What is required:
When you transcribe the listing, keep each line exact and drop the pictures.

== == ==

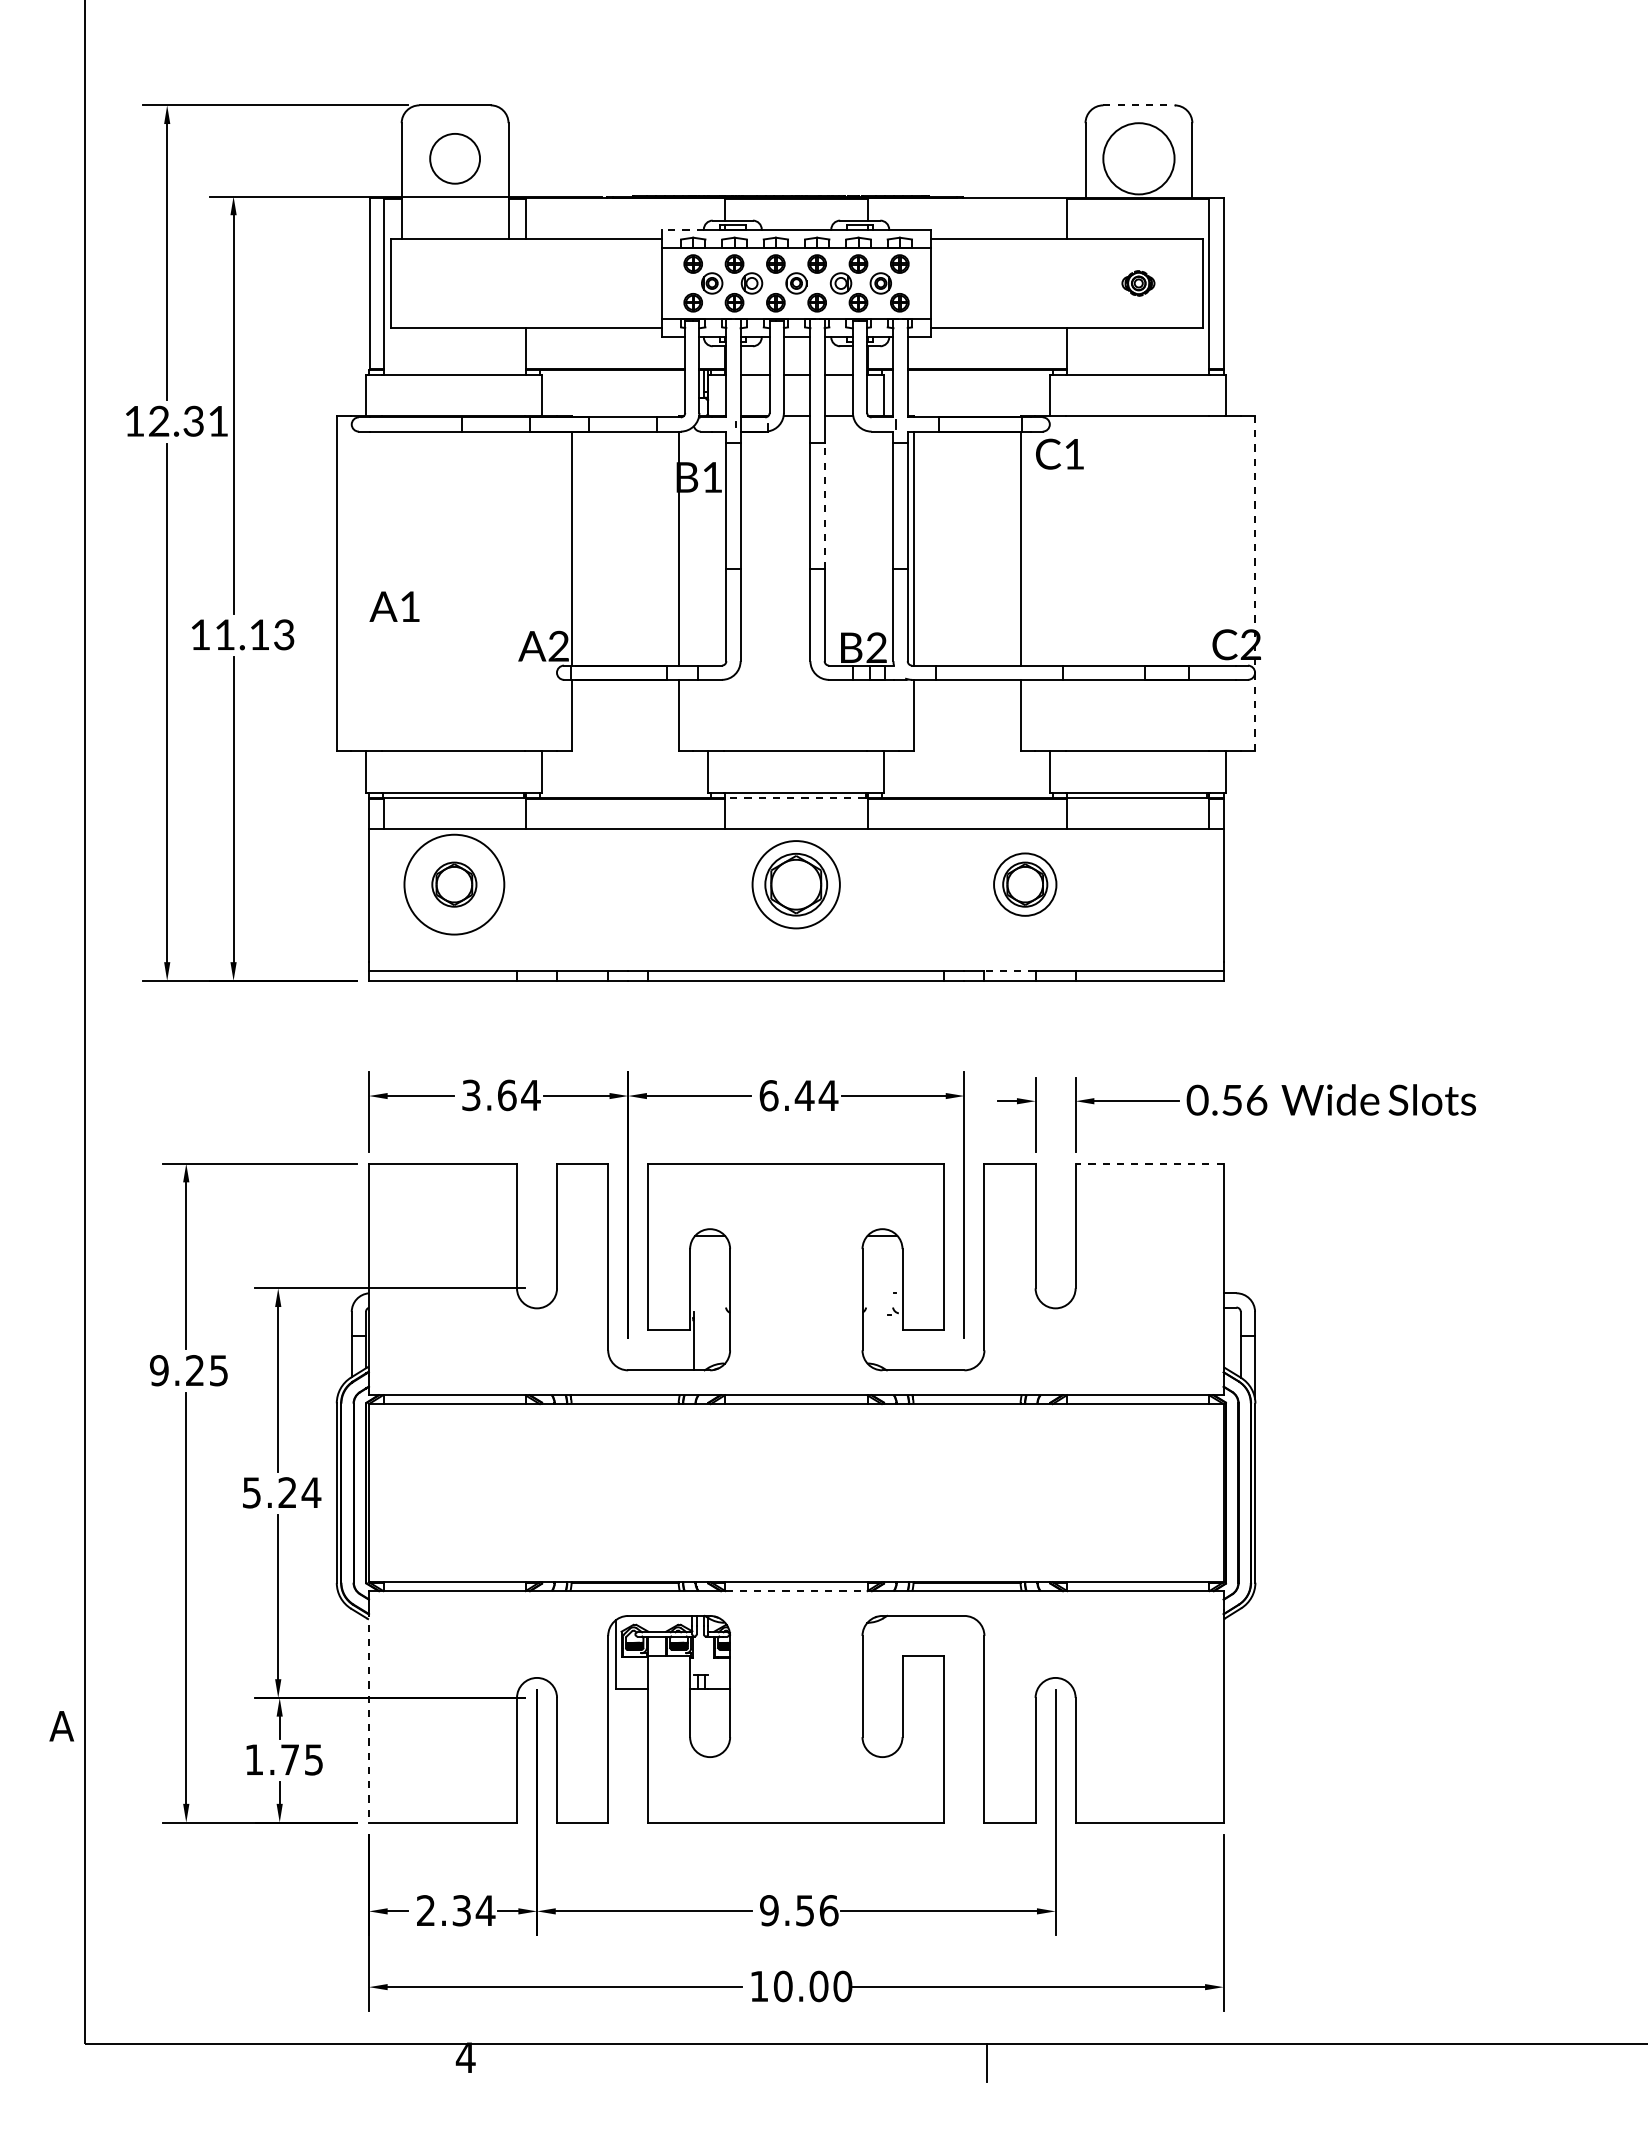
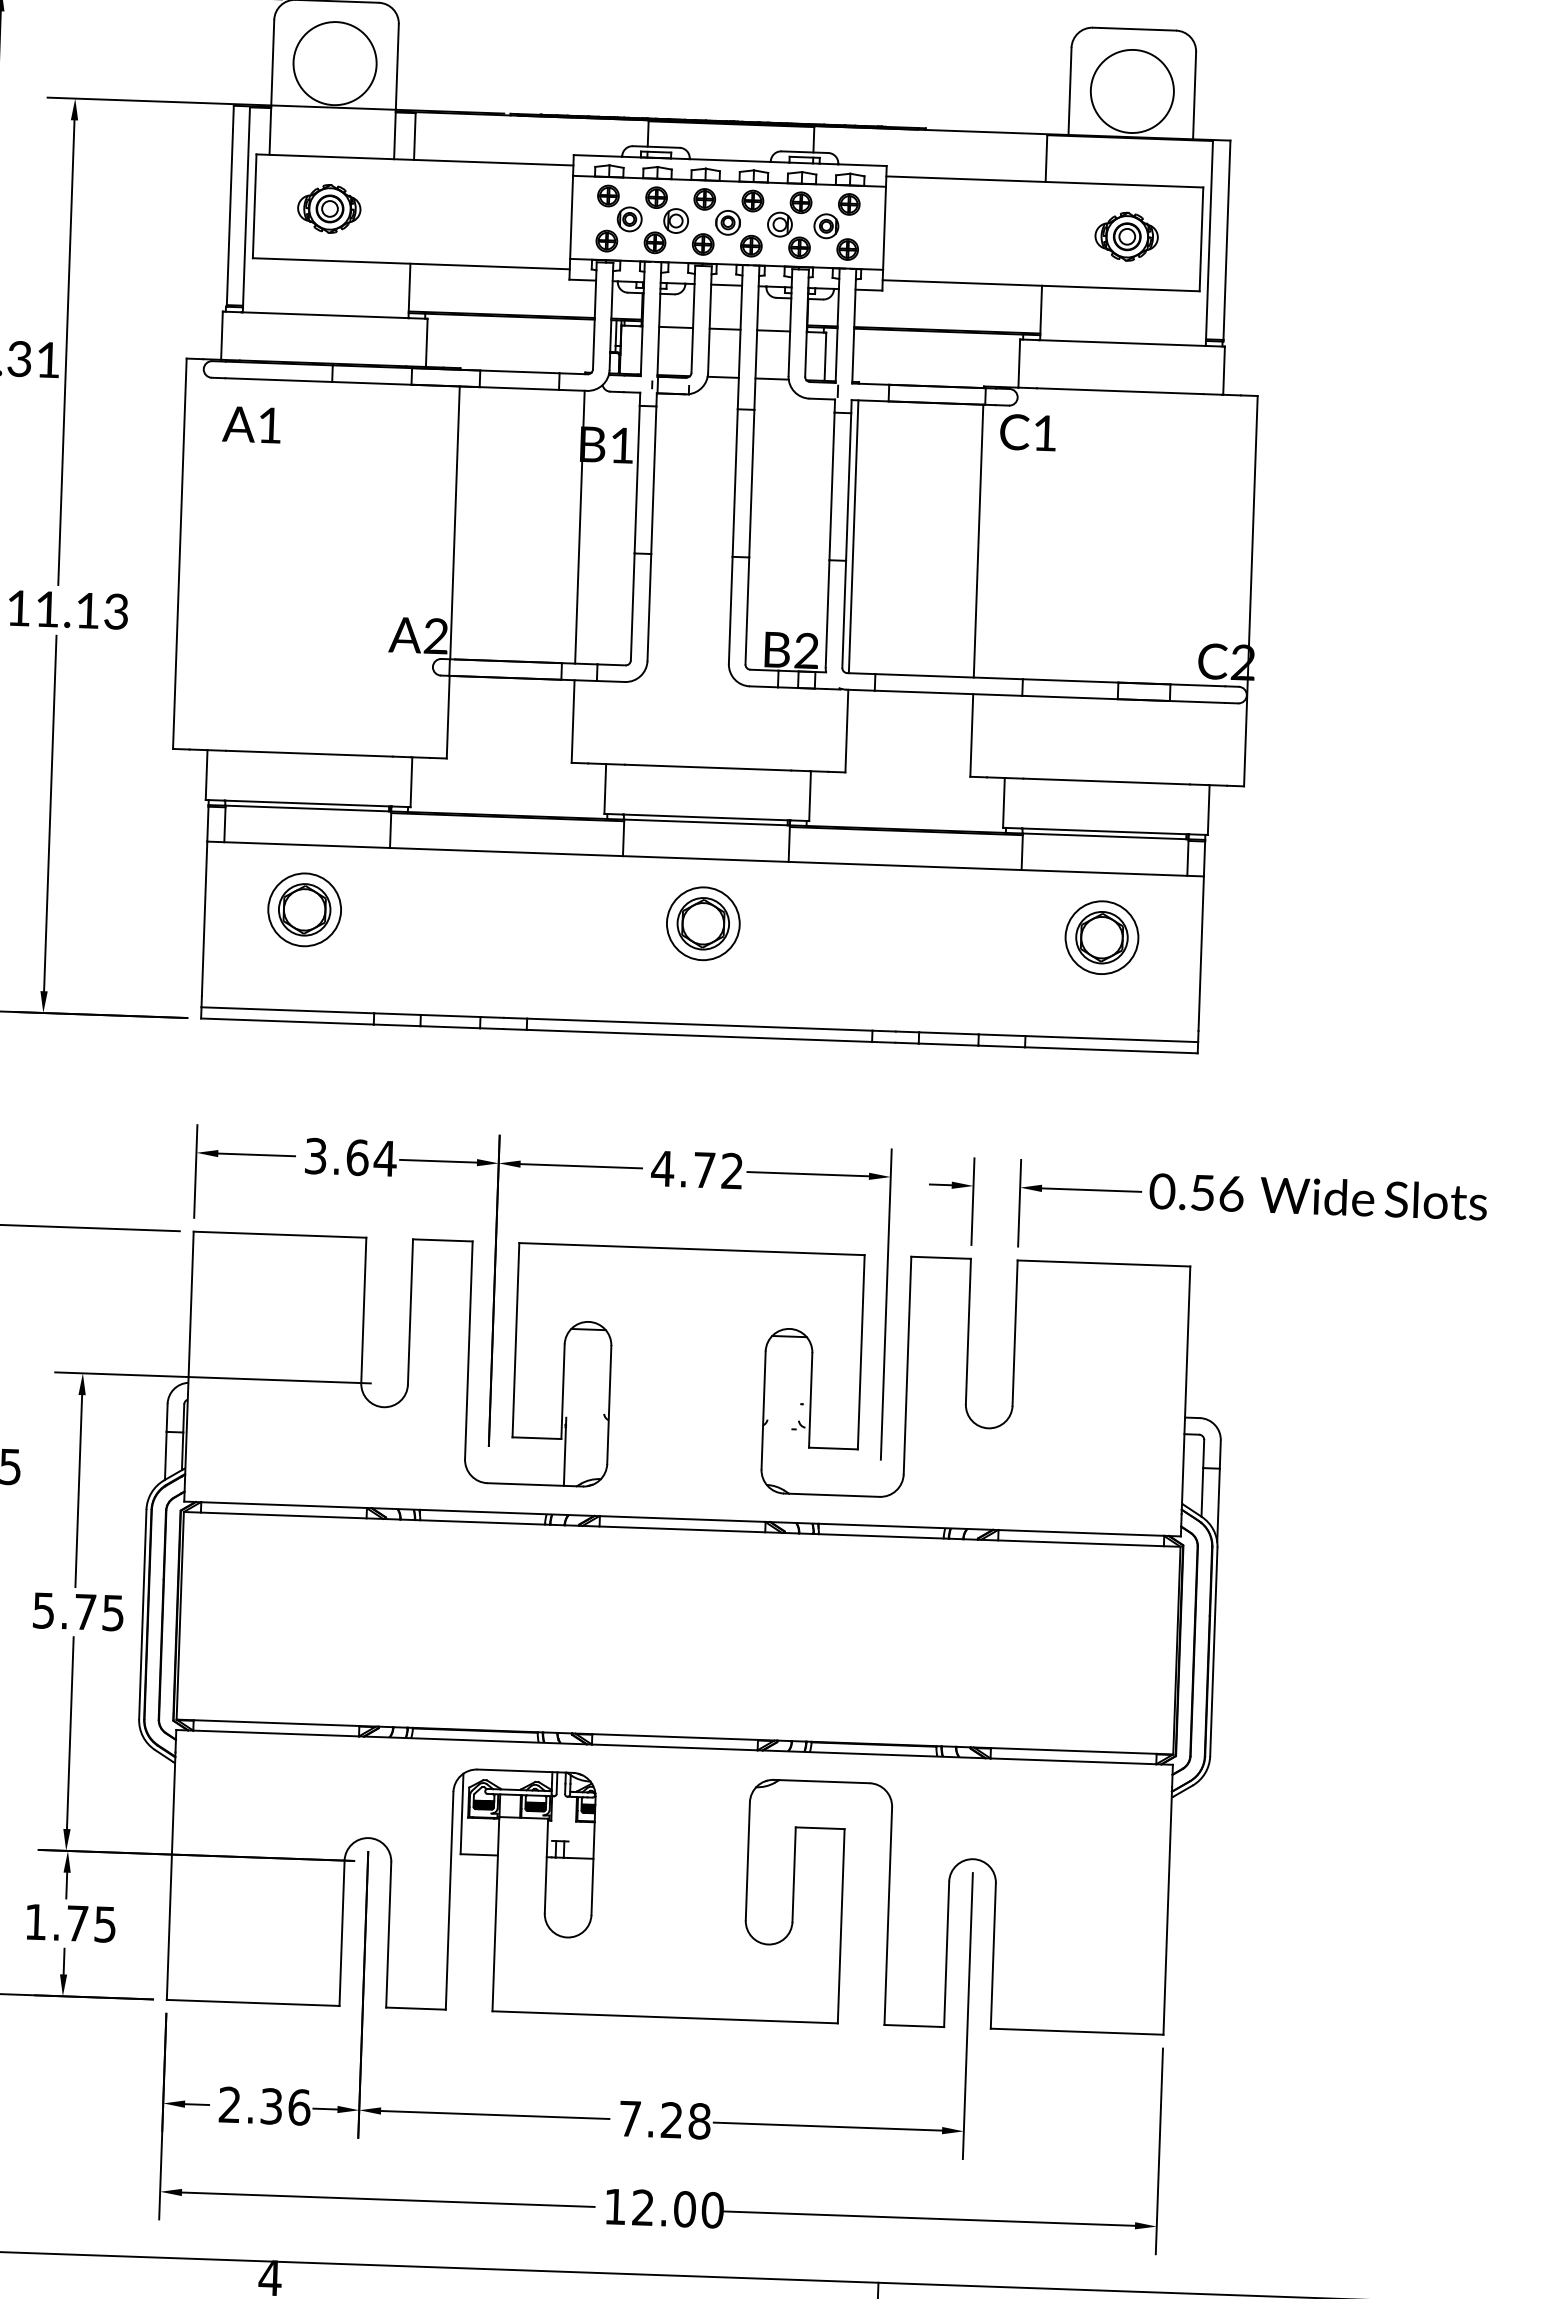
line: (1138, 105) -> (1134, 29), dashed -> solid
circle: (454, 158) -> (334, 63), size x1.43
line: (683, 230) -> (598, 156), dashed -> solid
part: (454, 283) -> (329, 208), added
part: (1138, 283) -> (1126, 236), size x1.67
line: (824, 505) -> (751, 482), dashed -> solid
line: (1255, 583) -> (1250, 591), dashed -> solid
text: (394, 606) -> (251, 424), moved
line: (794, 797) -> (704, 822), dashed -> solid
circle: (454, 884) -> (304, 909), size x0.62
part: (796, 884) -> (703, 923), size x0.71
part: (1025, 884) -> (1102, 937), moved
line: (1010, 971) -> (949, 1033), dashed -> solid
text: (798, 1095) -> (697, 1169), 6.44 -> 4.72
line: (1149, 1163) -> (1103, 1263), dashed -> solid
text: (299, 1492) -> (99, 1612), 5.24 -> 5.75
line: (797, 1591) -> (675, 1747), dashed -> solid
line: (368, 1716) -> (170, 1876), dashed -> solid
text: (485, 1910) -> (299, 2107), 2.34 -> 2.36
text: (799, 1910) -> (665, 2119), 9.56 -> 7.28
text: (782, 1986) -> (642, 2207), 10.00 -> 12.00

== == ==

Output for this exercise:
line: (1138, 105) -> (1134, 29), dashed -> solid
circle: (454, 158) -> (334, 63), size x1.43
line: (683, 230) -> (598, 156), dashed -> solid
part: (454, 283) -> (329, 208), added
part: (1138, 283) -> (1126, 236), size x1.67
line: (824, 505) -> (751, 482), dashed -> solid
line: (1255, 583) -> (1250, 591), dashed -> solid
text: (394, 606) -> (251, 424), moved
line: (794, 797) -> (704, 822), dashed -> solid
circle: (454, 884) -> (304, 909), size x0.62
part: (796, 884) -> (703, 923), size x0.71
part: (1025, 884) -> (1102, 937), moved
line: (1010, 971) -> (949, 1033), dashed -> solid
text: (798, 1095) -> (697, 1169), 6.44 -> 4.72
line: (1149, 1163) -> (1103, 1263), dashed -> solid
text: (299, 1492) -> (99, 1612), 5.24 -> 5.75
line: (797, 1591) -> (675, 1747), dashed -> solid
line: (368, 1716) -> (170, 1876), dashed -> solid
text: (485, 1910) -> (299, 2107), 2.34 -> 2.36
text: (799, 1910) -> (665, 2119), 9.56 -> 7.28
text: (782, 1986) -> (642, 2207), 10.00 -> 12.00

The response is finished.